Abstract

Cystic fibrosis transmembrane conductance regulator (CFTR) is a chloride channel activated by protein kinase A (PKA) phosphorylation on the regulatory (R) domain. Phosphorylation at several R domain residues stimulates ATP-dependent channel openings and closings, termed channel gating. To explore the protein segment responsible for channel potentiation and PKA-dependent activation, deletion mutations were constructed by removing one to three protein segments of the R domain including residues 708-759 (ΔR_708-759), R_760-783, and R_784-835, each of which contains one or two PKA phosphorylation sites. Deletion of R_708-759 or R_760-783 had little effect on CFTR gating, whereas all mutations lacking R_784-835 reduced CFTR activity by decreasing the mean burst duration and increasing the interburst interval (IBI). The data suggest that R_784-835 plays a major role in stimulating CFTR gating.
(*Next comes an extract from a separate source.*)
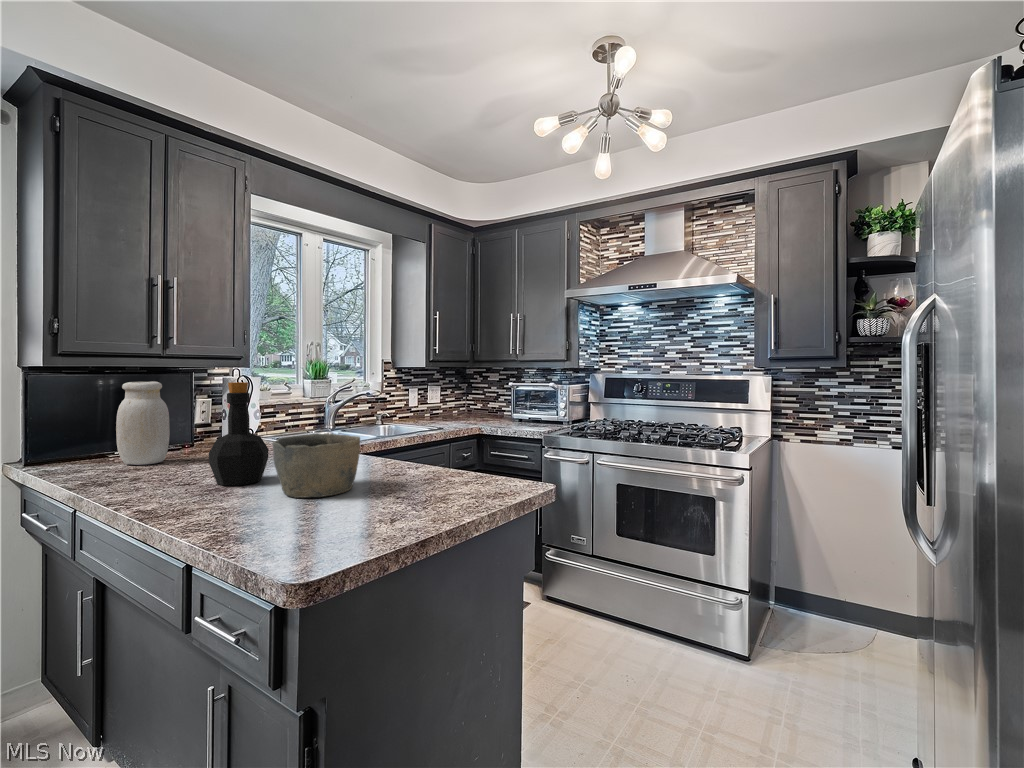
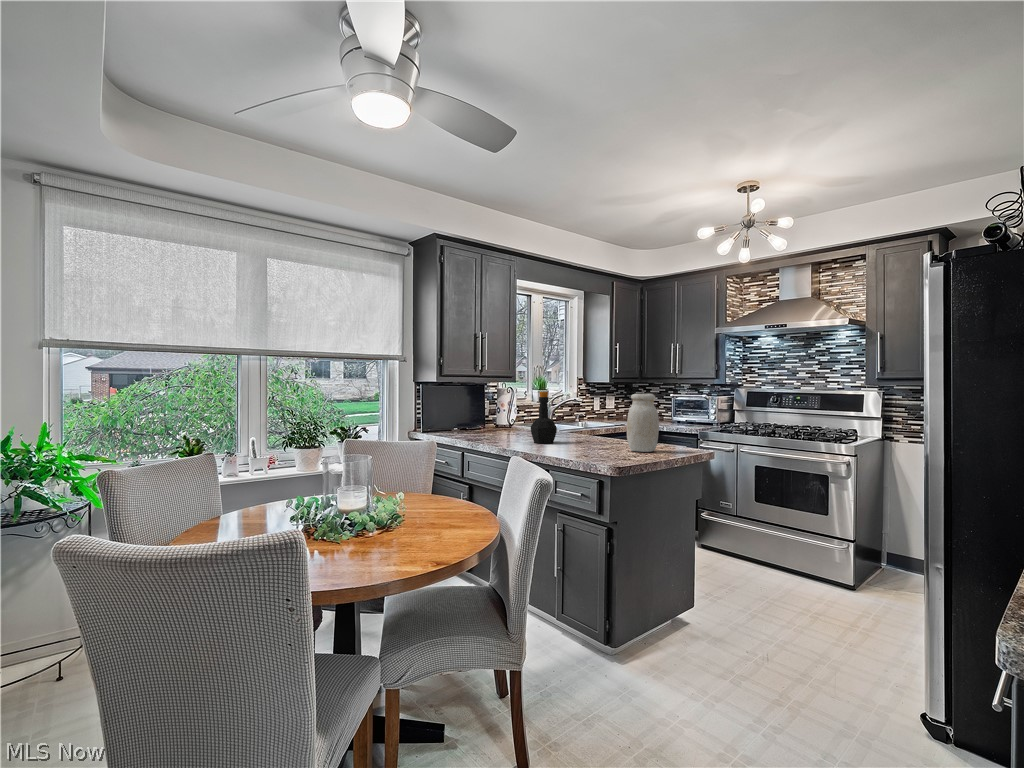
jar: present [116,381,170,465] -> present [627,394,659,452]
bowl: present [273,434,360,498] -> none [569,419,611,449]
For ATP-associated regulation, ΔR_784-835 had minor impact on gating potentiation by 2'dATP, CaATP, and pyrophosphate. Interestingly, introducing a phosphorylated peptide matching R_809-835 shortened the IBI of ΔR_708-835-CFTR. Consistently, ΔR_815-835, but not ΔR_784-814, enhanced IBI, whereas both reduced mean burst duration. These data suggest that the entirety of R_784-835 is required for stabilizing the open state of CFTR; however, R_815-835, through interactions with the channel, is dominant for enhancing the opening rate. Of note, PKA markedly decreased the IBI of ΔR_708-783-CFTR. Conversely, the IBI of ΔR_708-814-CFTR was short and PKA-independent. These data reveal that for stimulating CFTR gating, PKA phosphorylation may relieve R_784-814-mediated autoinhibition that prevents IBI shortening by R_815-835 This mechanism may elucidate how the R domain potentiates channel gating and may unveil CFTR stimulation by other protein kinases.